__Goal of the exercise__: Could you return all of the entries below exactly, minus the pictures?

__Listed records__:
Content starts

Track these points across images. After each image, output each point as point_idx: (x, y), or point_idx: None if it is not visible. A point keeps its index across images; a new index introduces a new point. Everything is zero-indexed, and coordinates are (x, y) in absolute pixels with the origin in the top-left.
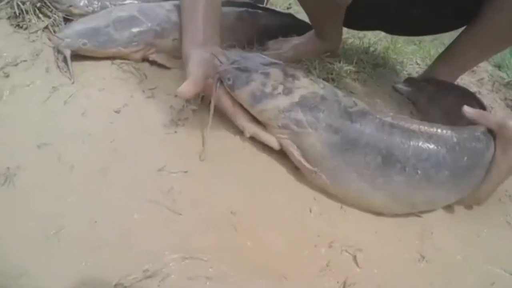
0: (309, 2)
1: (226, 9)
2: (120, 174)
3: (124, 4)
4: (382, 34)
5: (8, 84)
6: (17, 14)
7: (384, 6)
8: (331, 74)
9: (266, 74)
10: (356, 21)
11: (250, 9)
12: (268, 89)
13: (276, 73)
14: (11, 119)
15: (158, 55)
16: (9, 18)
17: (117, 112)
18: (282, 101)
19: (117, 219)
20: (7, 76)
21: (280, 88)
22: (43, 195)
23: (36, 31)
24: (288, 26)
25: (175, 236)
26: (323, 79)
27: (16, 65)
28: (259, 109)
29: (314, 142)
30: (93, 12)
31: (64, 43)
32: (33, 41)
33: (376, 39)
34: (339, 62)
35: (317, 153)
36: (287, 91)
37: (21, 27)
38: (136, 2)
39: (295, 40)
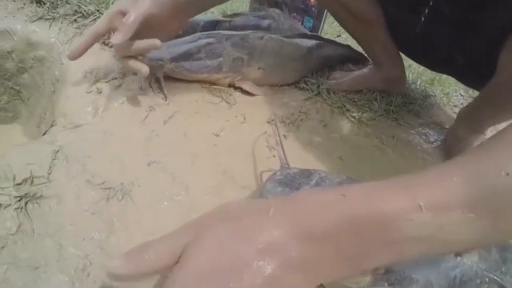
0: (353, 30)
1: (299, 40)
2: (232, 195)
3: (212, 32)
4: None
5: (102, 100)
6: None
7: (432, 46)
8: (391, 105)
9: None
10: (413, 52)
11: (317, 41)
12: None
13: None
14: (113, 136)
15: (244, 82)
16: None
17: (217, 135)
18: None
19: None
20: (100, 92)
21: None
22: (165, 213)
23: None
24: (346, 56)
25: None
26: (384, 110)
27: (108, 82)
28: None
29: None
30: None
31: (158, 64)
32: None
33: (421, 69)
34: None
35: None
36: None
37: (106, 45)
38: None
39: (356, 71)
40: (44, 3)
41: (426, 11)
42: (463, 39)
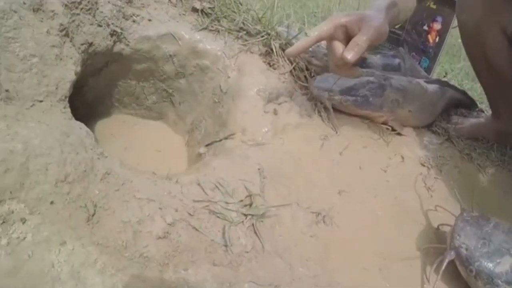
0: (483, 77)
1: (434, 87)
2: (410, 229)
3: (372, 71)
4: None
5: (278, 122)
6: (270, 52)
7: None
8: (505, 156)
9: None
10: None
11: (442, 86)
12: None
13: None
14: (300, 160)
15: (395, 121)
16: (260, 55)
17: (385, 171)
18: None
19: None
20: (276, 113)
21: None
22: (366, 239)
23: (284, 73)
24: (462, 102)
25: None
26: (500, 161)
27: (280, 104)
28: None
29: None
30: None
31: (327, 95)
32: (283, 82)
33: None
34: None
35: None
36: None
37: (271, 66)
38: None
39: (473, 119)
40: (207, 15)
41: None
42: None
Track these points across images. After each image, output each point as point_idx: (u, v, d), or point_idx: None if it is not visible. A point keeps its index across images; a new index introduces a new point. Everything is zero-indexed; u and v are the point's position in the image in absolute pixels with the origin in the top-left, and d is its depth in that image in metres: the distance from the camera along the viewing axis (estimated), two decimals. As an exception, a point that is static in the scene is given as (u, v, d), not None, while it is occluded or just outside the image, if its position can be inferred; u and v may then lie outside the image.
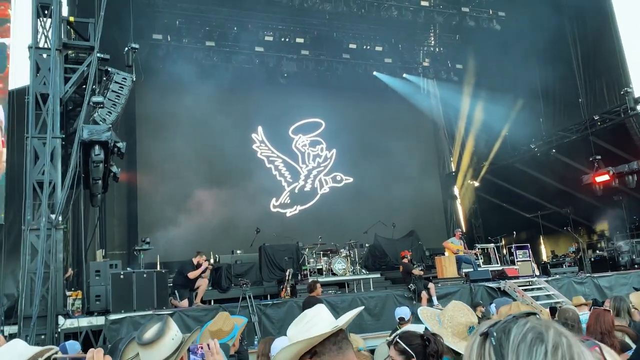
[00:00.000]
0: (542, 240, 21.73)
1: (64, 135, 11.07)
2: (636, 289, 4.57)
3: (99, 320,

Content ends

__Worked solution__:
Track these points across images. After each image, output each point as point_idx: (x, y), or point_idx: None if it is not visible. A point keeps its index across images; a new index introduces a new point. Everything is zero-indexed, and coordinates are (x, y) in absolute pixels with the origin in the top-left.
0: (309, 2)
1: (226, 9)
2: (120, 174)
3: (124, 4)
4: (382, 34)
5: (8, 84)
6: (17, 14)
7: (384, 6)
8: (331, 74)
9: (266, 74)
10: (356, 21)
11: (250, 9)
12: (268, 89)
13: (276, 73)
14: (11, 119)
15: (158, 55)
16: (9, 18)
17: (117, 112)
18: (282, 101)
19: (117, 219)
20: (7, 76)
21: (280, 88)
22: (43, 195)
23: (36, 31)
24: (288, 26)
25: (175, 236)
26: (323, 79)
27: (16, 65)
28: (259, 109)
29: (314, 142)
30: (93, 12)
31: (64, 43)
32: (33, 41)
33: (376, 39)
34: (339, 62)
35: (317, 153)
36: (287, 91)
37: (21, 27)
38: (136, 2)
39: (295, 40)
0: (353, 30)
1: (299, 40)
2: (232, 195)
3: (212, 32)
4: None
5: (102, 100)
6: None
7: (432, 46)
8: (391, 105)
9: None
10: (413, 52)
11: (317, 41)
12: None
13: None
14: (113, 136)
15: (244, 82)
16: None
17: (217, 135)
18: None
19: None
20: (100, 92)
21: None
22: (165, 213)
23: None
24: (346, 56)
25: None
26: (384, 110)
27: (108, 82)
28: None
29: None
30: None
31: (158, 64)
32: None
33: (421, 69)
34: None
35: None
36: None
37: (106, 45)
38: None
39: (356, 71)
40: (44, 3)
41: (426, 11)
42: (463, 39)
0: (483, 77)
1: (434, 87)
2: (410, 229)
3: (372, 71)
4: None
5: (278, 122)
6: (270, 52)
7: None
8: (505, 156)
9: None
10: None
11: (442, 86)
12: None
13: None
14: (300, 160)
15: (395, 121)
16: (260, 55)
17: (385, 171)
18: None
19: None
20: (276, 113)
21: None
22: (366, 239)
23: (284, 73)
24: (462, 102)
25: None
26: (500, 161)
27: (280, 104)
28: None
29: None
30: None
31: (327, 95)
32: (283, 82)
33: None
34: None
35: None
36: None
37: (271, 66)
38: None
39: (473, 119)
40: (207, 15)
41: None
42: None
Track these points across images. After each image, output each point as point_idx: (u, v, d), or point_idx: None if it is not visible. A point keeps its index across images; a new index introduces a new point. Everything is zero-indexed; u and v are the point's position in the image in absolute pixels with the origin in the top-left, and d is its depth in that image in metres: the distance from the camera along the viewing axis (estimated), two decimals. As an exception, a point that is static in the scene is given as (u, v, d), not None, while it is occluded or just outside the image, if its position can be inferred; u and v may then lie outside the image.
[00:00.000]
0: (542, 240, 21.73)
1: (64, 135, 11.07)
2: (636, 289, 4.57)
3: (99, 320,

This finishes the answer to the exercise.